---------- Provided records ----------

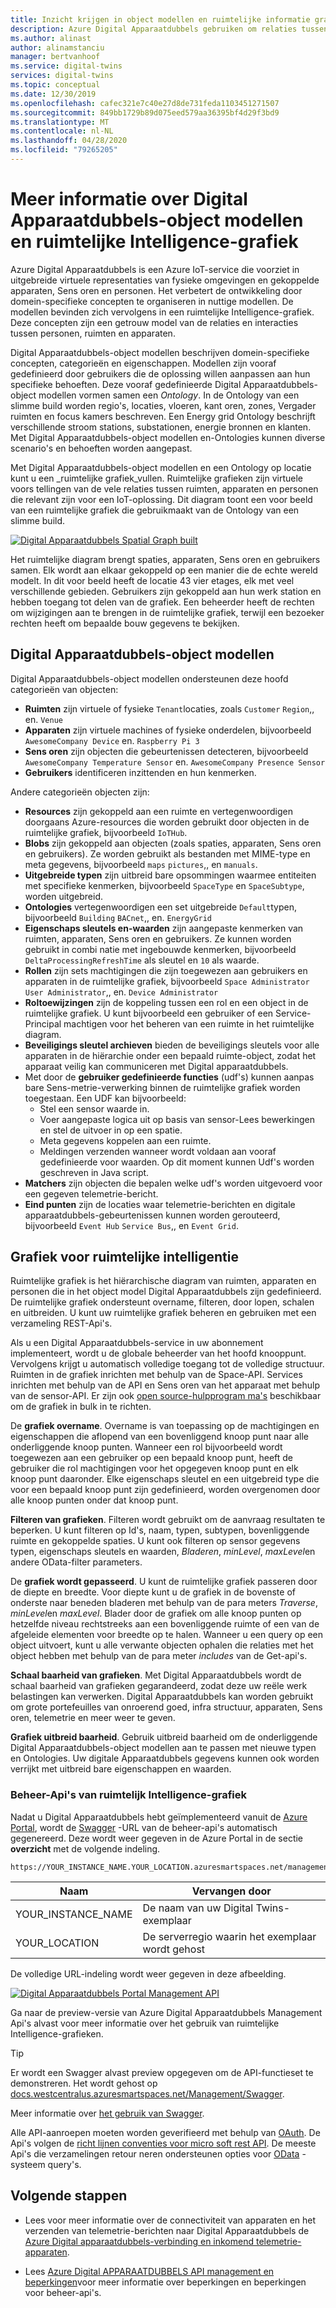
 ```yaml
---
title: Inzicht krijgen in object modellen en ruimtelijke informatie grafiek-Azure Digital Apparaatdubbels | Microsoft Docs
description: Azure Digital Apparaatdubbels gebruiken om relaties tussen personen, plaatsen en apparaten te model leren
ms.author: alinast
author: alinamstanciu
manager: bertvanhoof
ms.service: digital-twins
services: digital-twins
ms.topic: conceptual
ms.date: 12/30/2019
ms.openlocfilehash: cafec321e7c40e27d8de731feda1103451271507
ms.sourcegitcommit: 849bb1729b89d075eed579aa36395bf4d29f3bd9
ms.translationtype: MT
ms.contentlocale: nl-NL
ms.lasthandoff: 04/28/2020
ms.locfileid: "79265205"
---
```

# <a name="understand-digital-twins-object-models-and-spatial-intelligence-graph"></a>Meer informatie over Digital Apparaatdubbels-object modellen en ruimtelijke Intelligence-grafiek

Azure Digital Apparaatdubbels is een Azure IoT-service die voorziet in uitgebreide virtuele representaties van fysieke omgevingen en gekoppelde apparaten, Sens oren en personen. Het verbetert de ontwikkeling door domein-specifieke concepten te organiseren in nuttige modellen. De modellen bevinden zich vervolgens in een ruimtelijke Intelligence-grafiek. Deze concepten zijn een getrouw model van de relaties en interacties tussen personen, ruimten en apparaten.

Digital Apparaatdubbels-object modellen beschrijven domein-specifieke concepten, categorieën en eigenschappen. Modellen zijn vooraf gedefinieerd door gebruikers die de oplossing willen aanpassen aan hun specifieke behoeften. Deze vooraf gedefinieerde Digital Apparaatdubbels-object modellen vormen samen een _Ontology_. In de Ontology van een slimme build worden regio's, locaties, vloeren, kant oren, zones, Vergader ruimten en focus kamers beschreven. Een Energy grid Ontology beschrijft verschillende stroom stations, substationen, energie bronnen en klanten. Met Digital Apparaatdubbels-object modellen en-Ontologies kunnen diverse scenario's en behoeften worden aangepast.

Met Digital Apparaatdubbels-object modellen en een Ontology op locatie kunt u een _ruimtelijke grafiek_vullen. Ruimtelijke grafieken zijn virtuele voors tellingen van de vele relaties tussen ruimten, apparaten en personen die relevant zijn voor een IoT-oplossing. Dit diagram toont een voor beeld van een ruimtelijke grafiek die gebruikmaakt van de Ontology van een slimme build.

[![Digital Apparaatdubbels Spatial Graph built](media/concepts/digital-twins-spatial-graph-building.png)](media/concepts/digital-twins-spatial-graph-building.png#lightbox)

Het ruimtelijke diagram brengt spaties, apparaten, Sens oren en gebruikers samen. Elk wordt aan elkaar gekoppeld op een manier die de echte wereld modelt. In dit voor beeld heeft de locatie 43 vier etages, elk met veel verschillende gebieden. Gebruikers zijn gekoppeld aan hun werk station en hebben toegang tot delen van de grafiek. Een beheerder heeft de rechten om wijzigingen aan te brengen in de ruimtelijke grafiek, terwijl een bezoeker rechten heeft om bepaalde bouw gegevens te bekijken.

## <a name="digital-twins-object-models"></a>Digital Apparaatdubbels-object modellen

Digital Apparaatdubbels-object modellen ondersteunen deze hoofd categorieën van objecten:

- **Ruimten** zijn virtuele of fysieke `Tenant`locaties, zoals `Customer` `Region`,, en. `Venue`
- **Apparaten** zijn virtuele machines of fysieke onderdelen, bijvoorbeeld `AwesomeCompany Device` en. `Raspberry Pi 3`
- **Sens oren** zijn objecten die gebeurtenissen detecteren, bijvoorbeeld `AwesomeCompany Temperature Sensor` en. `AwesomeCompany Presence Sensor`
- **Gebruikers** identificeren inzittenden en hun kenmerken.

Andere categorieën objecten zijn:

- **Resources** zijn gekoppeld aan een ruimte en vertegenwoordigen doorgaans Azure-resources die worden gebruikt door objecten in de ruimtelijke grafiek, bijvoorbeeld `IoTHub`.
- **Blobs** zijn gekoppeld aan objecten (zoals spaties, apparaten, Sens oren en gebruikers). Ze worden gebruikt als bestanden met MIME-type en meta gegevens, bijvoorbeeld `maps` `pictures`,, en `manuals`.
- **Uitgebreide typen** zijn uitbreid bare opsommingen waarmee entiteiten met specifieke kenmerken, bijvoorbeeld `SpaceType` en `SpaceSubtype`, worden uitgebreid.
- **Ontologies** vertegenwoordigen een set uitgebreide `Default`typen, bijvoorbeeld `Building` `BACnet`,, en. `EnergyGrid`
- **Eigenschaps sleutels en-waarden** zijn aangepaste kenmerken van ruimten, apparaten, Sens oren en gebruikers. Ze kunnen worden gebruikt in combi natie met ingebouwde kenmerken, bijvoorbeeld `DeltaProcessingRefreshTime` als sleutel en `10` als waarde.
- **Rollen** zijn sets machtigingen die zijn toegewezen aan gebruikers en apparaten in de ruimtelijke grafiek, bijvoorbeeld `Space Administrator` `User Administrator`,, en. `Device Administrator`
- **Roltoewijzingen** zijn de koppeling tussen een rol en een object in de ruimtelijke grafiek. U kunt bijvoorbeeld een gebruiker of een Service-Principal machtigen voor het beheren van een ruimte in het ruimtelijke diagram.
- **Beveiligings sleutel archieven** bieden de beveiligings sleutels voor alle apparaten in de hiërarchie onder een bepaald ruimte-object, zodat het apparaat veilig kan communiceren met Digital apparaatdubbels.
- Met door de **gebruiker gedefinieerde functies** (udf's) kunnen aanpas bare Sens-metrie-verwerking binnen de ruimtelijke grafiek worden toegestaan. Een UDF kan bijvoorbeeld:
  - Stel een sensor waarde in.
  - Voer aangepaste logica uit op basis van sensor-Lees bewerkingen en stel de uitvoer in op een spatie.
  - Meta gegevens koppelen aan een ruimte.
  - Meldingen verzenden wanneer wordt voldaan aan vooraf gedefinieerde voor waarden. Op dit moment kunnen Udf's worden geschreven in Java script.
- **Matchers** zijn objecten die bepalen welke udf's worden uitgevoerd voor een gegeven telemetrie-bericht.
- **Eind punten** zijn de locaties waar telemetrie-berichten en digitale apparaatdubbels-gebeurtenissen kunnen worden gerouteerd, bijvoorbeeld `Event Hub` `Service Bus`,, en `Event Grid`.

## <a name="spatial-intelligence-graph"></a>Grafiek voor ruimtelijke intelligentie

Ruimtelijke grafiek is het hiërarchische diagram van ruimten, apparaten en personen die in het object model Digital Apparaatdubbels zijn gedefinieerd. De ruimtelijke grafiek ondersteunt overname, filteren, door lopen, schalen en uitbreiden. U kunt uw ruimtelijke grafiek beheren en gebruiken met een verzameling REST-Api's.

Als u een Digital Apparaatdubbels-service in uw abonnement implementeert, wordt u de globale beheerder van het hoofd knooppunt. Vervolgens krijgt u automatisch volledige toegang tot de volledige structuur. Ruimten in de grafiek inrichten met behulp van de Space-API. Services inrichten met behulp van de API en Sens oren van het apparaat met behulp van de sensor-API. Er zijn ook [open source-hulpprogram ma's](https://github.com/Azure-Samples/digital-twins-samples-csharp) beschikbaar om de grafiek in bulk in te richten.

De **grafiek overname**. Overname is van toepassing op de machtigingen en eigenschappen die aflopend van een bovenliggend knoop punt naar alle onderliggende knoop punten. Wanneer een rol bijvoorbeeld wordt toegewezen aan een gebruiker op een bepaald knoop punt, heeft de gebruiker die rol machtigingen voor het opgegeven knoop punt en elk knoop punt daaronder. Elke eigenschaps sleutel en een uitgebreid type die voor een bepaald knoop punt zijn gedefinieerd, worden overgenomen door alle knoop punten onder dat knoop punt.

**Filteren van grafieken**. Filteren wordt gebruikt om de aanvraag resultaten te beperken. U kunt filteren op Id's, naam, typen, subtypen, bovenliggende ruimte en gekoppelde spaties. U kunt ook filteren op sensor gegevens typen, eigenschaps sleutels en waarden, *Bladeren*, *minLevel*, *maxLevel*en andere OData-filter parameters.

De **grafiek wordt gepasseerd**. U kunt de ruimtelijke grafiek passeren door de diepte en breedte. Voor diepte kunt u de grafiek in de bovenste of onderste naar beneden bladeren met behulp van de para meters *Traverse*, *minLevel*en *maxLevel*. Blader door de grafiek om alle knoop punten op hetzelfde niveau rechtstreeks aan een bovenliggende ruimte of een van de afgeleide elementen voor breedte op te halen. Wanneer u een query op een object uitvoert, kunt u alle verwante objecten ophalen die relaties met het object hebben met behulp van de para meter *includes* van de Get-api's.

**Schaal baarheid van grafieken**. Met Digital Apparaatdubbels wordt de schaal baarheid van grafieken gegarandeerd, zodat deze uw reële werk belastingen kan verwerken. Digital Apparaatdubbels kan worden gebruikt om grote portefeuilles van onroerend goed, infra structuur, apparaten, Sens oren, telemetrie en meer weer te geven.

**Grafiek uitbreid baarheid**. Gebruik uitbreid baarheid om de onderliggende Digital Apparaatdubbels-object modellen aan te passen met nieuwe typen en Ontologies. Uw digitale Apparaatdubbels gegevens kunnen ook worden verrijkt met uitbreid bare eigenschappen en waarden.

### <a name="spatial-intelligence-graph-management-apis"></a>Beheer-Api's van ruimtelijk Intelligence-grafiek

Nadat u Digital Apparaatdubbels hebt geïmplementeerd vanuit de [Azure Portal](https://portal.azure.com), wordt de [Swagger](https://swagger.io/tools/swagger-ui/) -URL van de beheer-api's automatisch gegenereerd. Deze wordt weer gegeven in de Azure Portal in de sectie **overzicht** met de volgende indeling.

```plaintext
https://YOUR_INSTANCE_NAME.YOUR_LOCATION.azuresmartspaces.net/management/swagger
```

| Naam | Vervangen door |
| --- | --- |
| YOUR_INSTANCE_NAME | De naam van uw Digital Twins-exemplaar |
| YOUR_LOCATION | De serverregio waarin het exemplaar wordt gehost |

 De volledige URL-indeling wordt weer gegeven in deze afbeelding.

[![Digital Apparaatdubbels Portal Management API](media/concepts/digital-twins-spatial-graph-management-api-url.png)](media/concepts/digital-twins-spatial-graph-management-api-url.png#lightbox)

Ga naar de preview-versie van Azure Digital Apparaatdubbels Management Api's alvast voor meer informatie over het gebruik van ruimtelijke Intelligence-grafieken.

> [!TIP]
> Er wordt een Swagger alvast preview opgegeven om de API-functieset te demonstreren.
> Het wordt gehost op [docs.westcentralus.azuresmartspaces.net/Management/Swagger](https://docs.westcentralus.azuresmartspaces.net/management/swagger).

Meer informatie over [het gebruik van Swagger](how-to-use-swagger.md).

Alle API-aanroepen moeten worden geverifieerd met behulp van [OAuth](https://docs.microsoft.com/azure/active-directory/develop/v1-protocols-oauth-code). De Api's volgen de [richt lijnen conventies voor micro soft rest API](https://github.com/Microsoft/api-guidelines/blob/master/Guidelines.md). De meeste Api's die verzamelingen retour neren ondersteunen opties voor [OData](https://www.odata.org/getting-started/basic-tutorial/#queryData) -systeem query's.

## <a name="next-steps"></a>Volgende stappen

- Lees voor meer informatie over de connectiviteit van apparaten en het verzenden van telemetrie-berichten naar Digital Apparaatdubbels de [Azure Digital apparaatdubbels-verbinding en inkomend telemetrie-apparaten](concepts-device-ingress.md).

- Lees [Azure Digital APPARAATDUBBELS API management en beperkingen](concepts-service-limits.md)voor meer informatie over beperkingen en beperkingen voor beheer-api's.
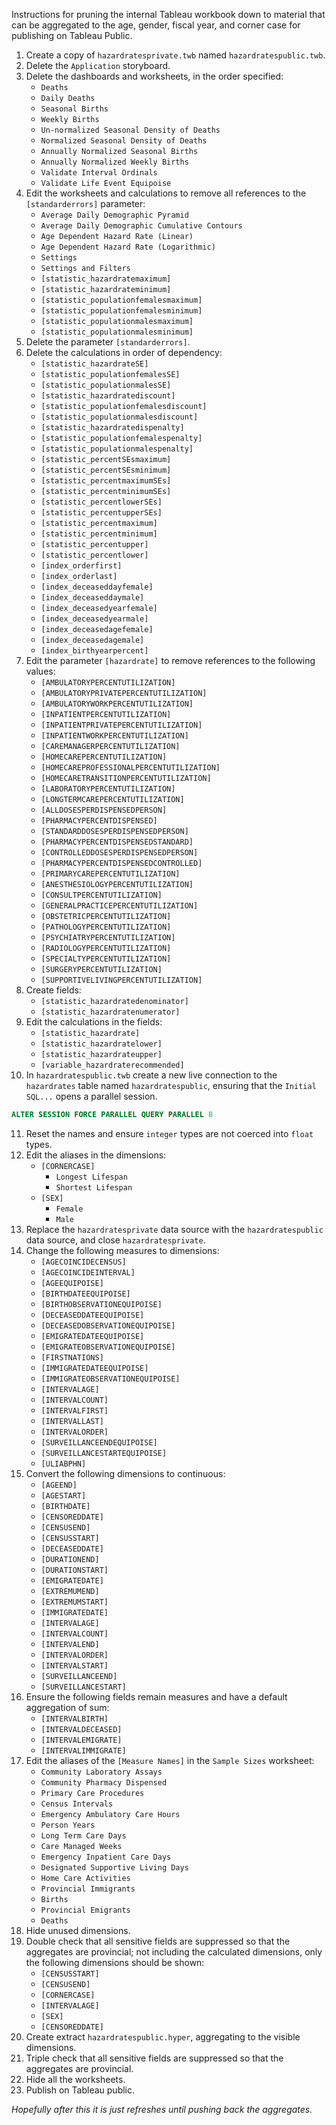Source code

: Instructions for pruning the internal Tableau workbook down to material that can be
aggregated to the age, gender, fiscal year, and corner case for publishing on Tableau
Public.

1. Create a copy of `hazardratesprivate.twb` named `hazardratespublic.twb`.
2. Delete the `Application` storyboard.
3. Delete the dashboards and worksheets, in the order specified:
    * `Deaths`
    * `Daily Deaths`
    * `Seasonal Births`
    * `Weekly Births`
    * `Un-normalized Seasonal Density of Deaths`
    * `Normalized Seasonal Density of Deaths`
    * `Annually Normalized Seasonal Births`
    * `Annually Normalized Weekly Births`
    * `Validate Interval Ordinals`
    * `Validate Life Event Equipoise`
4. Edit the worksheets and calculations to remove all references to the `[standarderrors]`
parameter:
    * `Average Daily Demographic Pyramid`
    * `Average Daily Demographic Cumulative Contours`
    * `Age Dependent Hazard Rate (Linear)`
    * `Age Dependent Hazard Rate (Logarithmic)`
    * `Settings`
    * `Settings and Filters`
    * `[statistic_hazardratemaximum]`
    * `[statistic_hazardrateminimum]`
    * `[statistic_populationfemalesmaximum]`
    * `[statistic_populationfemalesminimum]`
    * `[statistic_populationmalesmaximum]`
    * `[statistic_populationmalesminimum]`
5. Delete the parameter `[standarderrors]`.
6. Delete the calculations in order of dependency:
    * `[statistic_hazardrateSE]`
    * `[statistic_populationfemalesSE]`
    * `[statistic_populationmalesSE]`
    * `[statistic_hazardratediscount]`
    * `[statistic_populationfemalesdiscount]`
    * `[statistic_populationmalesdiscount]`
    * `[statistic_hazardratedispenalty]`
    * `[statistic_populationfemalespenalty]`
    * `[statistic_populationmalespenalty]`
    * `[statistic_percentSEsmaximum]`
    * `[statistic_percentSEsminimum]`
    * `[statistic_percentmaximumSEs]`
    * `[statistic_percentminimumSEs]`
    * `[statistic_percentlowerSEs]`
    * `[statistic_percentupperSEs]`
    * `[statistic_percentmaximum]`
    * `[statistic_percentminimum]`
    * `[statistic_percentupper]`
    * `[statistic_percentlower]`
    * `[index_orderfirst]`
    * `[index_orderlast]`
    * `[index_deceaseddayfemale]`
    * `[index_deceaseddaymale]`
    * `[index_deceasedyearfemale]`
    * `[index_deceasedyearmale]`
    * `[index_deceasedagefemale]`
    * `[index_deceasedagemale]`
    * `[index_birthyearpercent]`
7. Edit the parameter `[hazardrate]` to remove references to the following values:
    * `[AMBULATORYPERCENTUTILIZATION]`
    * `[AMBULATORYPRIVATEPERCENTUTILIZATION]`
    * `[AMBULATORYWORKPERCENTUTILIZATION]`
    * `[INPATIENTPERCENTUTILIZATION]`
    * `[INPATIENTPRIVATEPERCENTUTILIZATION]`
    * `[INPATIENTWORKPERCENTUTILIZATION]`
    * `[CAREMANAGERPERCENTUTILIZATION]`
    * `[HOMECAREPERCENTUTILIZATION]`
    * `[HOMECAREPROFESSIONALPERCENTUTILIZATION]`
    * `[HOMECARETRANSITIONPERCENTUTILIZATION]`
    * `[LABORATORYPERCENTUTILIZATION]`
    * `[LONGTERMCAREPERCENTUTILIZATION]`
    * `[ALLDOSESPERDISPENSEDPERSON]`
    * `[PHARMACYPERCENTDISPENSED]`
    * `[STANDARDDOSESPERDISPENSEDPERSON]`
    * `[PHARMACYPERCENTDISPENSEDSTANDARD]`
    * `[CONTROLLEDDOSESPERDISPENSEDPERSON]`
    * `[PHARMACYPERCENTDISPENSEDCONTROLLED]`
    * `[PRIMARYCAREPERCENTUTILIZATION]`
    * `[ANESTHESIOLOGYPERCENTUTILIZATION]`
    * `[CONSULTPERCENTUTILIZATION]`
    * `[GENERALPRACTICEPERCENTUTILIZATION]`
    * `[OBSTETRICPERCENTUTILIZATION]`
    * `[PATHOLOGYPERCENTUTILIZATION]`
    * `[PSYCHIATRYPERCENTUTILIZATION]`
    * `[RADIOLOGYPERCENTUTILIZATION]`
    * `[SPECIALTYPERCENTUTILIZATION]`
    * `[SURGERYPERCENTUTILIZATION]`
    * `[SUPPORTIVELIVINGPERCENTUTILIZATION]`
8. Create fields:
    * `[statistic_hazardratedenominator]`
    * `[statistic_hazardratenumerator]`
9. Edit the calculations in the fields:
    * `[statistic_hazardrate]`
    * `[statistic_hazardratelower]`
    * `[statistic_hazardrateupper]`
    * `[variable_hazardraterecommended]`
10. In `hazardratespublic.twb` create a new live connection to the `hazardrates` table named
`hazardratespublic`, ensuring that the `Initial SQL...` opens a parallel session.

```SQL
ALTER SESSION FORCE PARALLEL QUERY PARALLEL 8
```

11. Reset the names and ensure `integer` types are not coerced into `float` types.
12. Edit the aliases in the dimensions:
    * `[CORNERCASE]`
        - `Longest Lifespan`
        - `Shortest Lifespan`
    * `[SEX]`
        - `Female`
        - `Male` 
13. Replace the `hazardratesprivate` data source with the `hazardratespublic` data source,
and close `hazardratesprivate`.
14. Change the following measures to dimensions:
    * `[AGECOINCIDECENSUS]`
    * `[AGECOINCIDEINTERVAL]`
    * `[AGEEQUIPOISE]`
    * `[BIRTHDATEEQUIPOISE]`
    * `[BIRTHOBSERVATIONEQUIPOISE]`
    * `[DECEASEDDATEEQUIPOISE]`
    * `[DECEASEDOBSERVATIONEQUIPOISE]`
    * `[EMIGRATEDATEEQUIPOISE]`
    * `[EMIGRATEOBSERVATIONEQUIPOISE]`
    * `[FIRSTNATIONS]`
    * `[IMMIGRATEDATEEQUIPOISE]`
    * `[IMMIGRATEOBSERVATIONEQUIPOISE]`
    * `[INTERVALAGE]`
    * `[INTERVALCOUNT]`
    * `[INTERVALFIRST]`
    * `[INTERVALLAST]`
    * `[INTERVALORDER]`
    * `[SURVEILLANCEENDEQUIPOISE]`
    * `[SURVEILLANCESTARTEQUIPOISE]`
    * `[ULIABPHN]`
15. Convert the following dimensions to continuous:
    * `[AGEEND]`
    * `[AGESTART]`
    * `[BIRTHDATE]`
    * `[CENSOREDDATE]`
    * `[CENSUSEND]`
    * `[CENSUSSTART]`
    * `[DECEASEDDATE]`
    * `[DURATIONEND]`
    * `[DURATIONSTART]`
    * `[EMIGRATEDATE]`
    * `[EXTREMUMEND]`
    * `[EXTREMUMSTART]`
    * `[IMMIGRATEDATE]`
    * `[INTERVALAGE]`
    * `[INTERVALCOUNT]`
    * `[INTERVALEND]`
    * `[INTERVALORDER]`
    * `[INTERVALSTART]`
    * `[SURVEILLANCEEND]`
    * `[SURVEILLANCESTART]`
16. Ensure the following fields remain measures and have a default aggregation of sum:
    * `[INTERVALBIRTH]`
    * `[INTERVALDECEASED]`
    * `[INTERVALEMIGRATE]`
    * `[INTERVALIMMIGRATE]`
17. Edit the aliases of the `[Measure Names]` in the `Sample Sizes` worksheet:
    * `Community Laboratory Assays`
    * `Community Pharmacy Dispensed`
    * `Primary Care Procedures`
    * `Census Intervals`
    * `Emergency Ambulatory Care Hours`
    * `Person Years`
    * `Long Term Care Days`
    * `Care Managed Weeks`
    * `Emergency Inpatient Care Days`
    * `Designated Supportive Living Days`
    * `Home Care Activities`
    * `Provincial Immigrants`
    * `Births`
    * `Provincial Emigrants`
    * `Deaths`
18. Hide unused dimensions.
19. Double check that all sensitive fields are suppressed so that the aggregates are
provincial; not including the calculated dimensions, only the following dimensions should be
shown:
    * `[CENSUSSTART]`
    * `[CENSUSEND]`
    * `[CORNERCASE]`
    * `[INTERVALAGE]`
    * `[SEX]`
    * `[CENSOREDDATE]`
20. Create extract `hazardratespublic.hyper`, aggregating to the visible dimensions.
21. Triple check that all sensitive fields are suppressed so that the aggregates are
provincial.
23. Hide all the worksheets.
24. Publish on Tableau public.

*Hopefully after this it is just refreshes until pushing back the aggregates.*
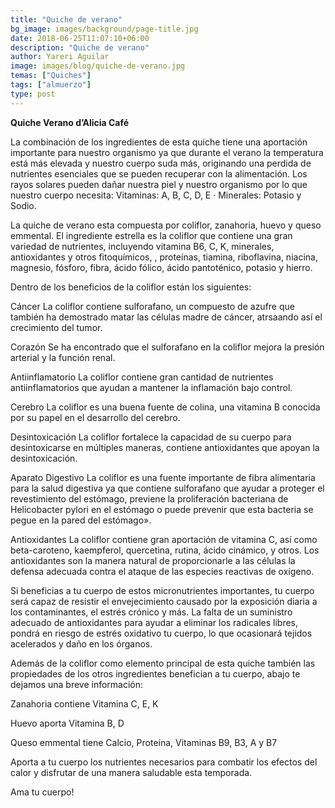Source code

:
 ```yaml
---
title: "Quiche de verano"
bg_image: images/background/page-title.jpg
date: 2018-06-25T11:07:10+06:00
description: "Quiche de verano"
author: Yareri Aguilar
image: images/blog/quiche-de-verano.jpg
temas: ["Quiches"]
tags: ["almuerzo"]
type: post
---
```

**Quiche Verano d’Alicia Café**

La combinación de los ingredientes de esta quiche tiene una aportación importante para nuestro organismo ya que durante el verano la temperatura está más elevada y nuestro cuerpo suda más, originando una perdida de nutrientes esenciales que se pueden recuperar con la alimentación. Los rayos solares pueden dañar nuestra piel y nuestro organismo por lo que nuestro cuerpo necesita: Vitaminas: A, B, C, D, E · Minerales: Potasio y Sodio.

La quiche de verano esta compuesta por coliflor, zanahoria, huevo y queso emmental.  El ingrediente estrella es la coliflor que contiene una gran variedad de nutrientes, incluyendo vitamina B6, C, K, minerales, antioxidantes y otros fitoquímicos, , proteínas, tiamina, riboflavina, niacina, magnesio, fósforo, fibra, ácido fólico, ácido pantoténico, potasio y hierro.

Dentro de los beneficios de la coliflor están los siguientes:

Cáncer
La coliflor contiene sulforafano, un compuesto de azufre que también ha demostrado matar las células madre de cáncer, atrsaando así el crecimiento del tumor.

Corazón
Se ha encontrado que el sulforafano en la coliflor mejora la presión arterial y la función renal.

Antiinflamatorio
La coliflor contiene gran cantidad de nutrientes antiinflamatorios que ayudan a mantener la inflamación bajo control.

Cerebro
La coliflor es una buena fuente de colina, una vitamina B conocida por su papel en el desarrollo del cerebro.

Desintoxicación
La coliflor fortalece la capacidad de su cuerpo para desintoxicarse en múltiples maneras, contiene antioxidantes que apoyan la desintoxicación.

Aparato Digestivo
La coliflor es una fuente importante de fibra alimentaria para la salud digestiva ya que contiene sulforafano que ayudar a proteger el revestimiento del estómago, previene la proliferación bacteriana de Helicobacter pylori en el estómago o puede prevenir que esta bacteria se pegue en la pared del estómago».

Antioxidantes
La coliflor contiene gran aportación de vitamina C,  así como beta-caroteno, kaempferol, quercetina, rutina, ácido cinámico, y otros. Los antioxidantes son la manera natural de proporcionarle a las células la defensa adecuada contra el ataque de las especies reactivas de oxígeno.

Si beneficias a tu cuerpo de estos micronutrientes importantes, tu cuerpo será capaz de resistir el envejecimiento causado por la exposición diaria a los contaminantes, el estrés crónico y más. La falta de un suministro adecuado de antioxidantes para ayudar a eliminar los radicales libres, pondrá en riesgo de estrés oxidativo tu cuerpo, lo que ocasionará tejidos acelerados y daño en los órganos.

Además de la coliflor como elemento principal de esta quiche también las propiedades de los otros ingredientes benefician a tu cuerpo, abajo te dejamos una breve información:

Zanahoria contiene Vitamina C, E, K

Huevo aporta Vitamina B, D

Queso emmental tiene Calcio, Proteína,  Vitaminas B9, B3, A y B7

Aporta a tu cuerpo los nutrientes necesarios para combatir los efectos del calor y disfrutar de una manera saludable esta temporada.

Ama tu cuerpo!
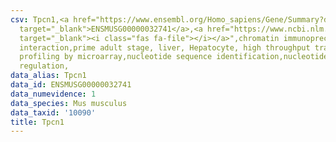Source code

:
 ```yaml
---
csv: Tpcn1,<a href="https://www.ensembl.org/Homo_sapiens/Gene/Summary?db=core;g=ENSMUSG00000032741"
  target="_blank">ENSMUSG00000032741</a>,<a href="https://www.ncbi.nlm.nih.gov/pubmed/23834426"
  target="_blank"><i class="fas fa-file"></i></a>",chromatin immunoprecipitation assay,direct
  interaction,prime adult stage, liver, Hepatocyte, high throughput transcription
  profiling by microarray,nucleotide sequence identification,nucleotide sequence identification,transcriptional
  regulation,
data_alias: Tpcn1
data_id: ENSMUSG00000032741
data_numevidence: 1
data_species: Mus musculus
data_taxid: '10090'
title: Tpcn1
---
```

----------

● Problem to work on: Show all of the lines above in which "células" is present.

● Solution:
La coliflor contiene sulforafano, un compuesto de azufre que también ha demostrado matar las células madre de cáncer, atrsaando así el crecimiento del tumor.
La coliflor contiene gran aportación de vitamina C,  así como beta-caroteno, kaempferol, quercetina, rutina, ácido cinámico, y otros. Los antioxidantes son la manera natural de proporcionarle a las células la defensa adecuada contra el ataque de las especies reactivas de oxígeno.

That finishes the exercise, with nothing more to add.